Wyden, Murkowski, Cantwell, Gardner, Feinstein reintroduce bill to help prepare and protect communities from landslides

WASHINGTON, D.C. – U.S. Sens. Ron Wyden, Lisa Murkowski, Maria Cantwell, Cory Gardner and Dianne Feinstein recently reintroduced bipartisan legislation to improve the science and coordination needed to help local communities prepare for and respond to landslides and other natural hazards.

S. 529, the National Landslide Preparedness Act, will help protect communities and property, save lives, and improve emergency preparedness and planning by targeting key gaps in current science and mapping critical to understanding landslide hazards and risks.

“The safety of Oregonians and families across America threatened by landslides and other natural disasters must be a priority for Congress,” Wyden said. “To help keep communities safe, they must be prepared. That means making sure they have access to the technology and resources needed to be ready when the next disaster strikes.”

The legislation would establish a National Landslide Hazards Reduction Program at the U.S. Geological Survey (USGS) to better identify and understand landslide risks, protect communities, save lives and property, and help improve emergency preparedness.

In addition, the bill would direct the USGS to implement a 3D Elevation Program to update and coordinate the collection of elevation data across the country using enhanced, high-resolution data. Enhanced elevation data helps communities plan for and respond to natural hazards; update the nation’s topographical maps; and inform uses including public safety, national security, planning, infrastructure, transportation, agriculture, and natural resource management.

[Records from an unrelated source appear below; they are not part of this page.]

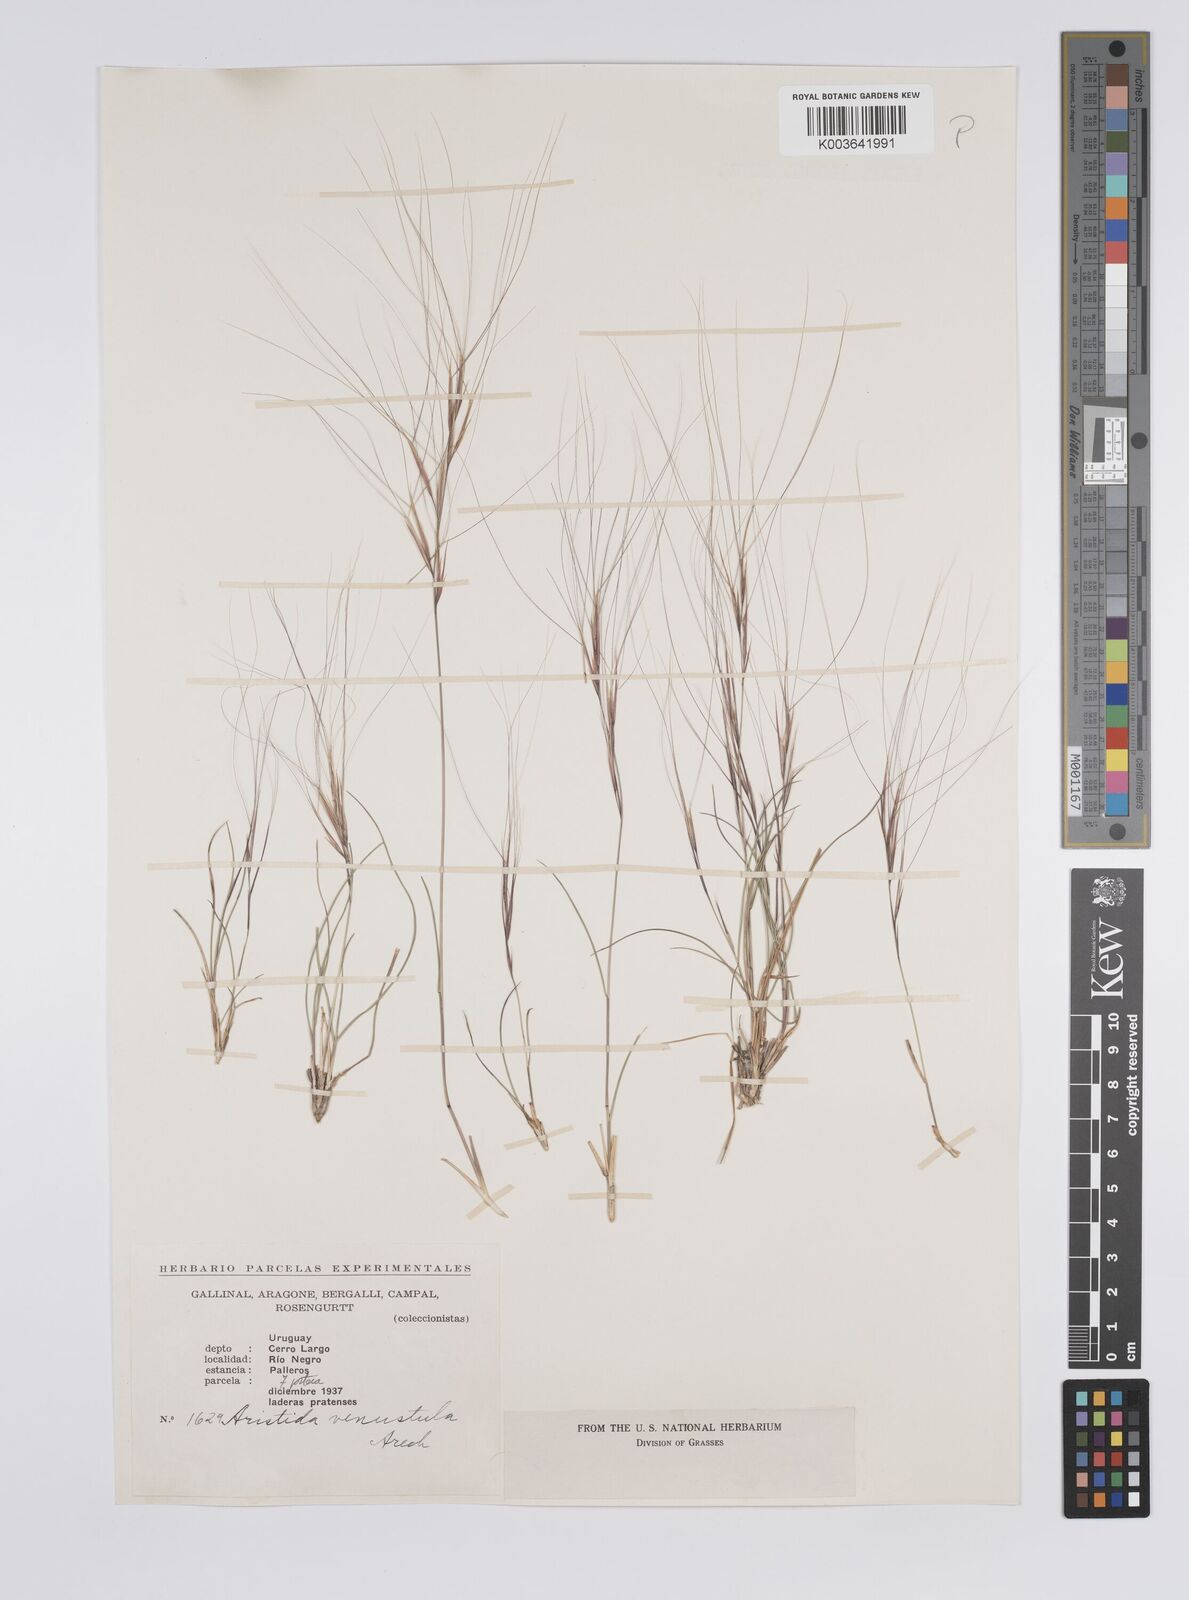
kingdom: Plantae
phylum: Tracheophyta
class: Liliopsida
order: Poales
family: Poaceae
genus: Aristida
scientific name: Aristida venustula
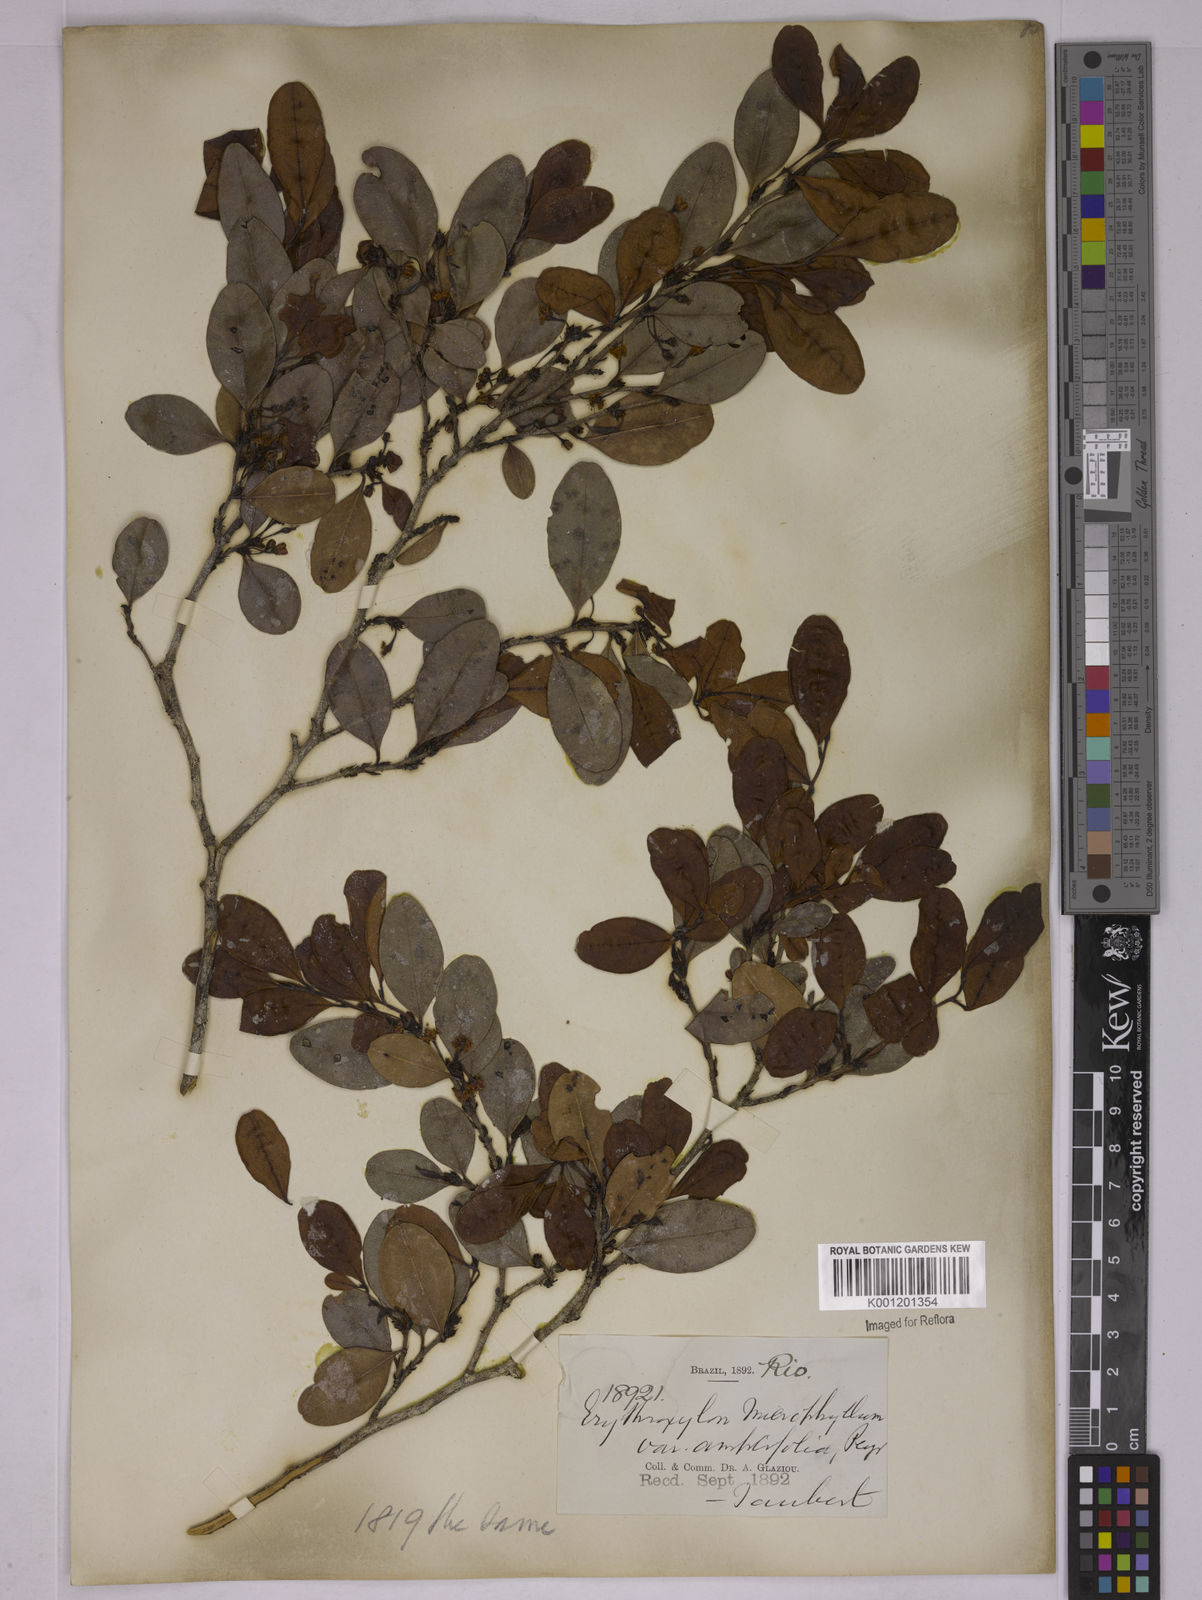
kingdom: Plantae
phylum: Tracheophyta
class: Magnoliopsida
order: Malpighiales
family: Erythroxylaceae
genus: Erythroxylum
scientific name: Erythroxylum
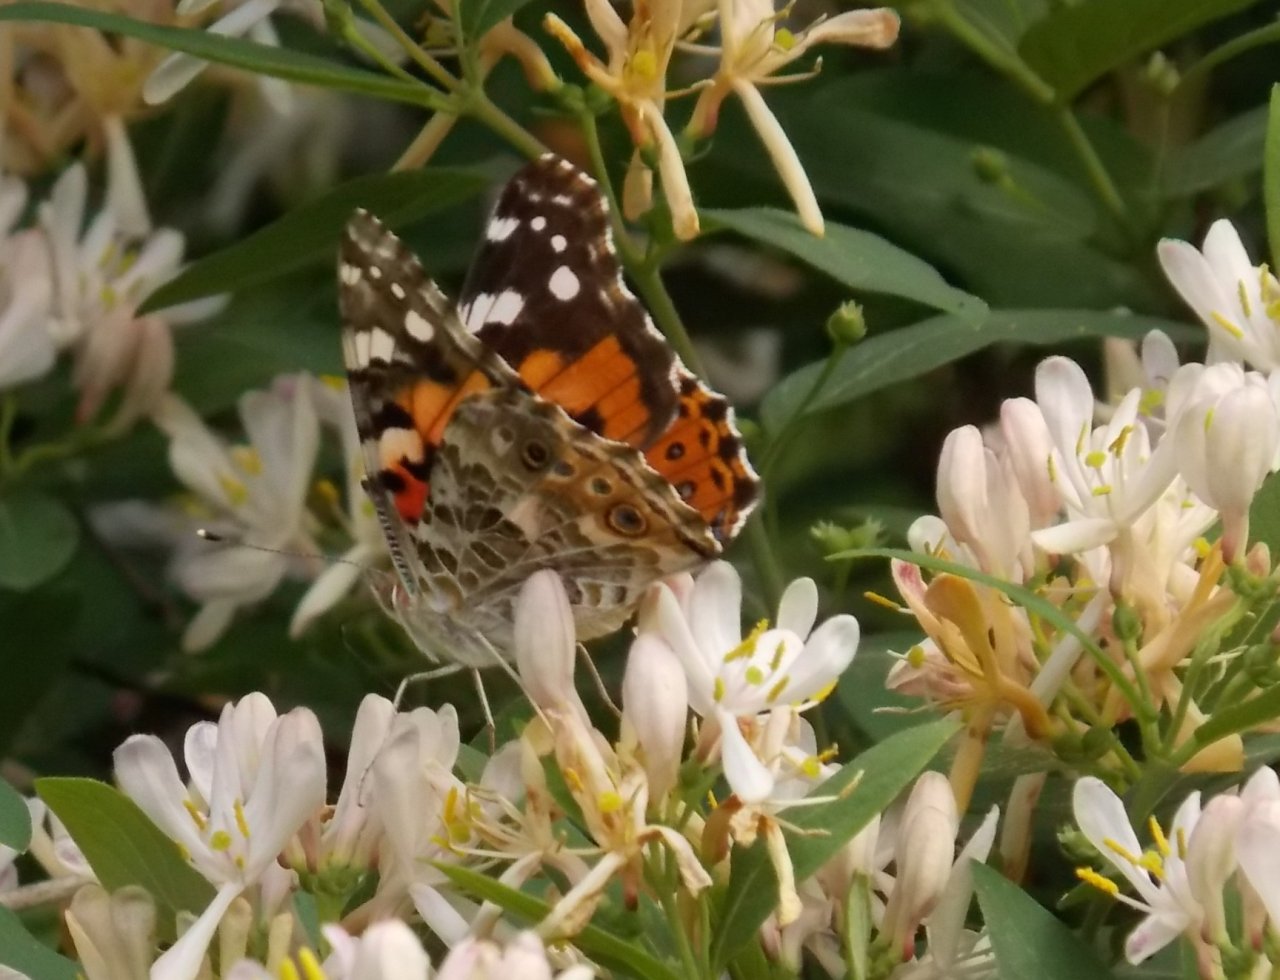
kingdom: Animalia
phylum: Arthropoda
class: Insecta
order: Lepidoptera
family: Nymphalidae
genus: Vanessa
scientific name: Vanessa cardui
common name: Painted Lady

High-resolution elevation data has been collected for only about a quarter of the United States. Much of the country relies on data collected more than 30 years ago using older techniques that do not provide the same resolution and benefits. According to an assessment conducted in partnership with the USGS, the creation of a nationwide program, as outlined in this bill, has the potential to generate $1.2 billion to $13 billion annually in new benefits.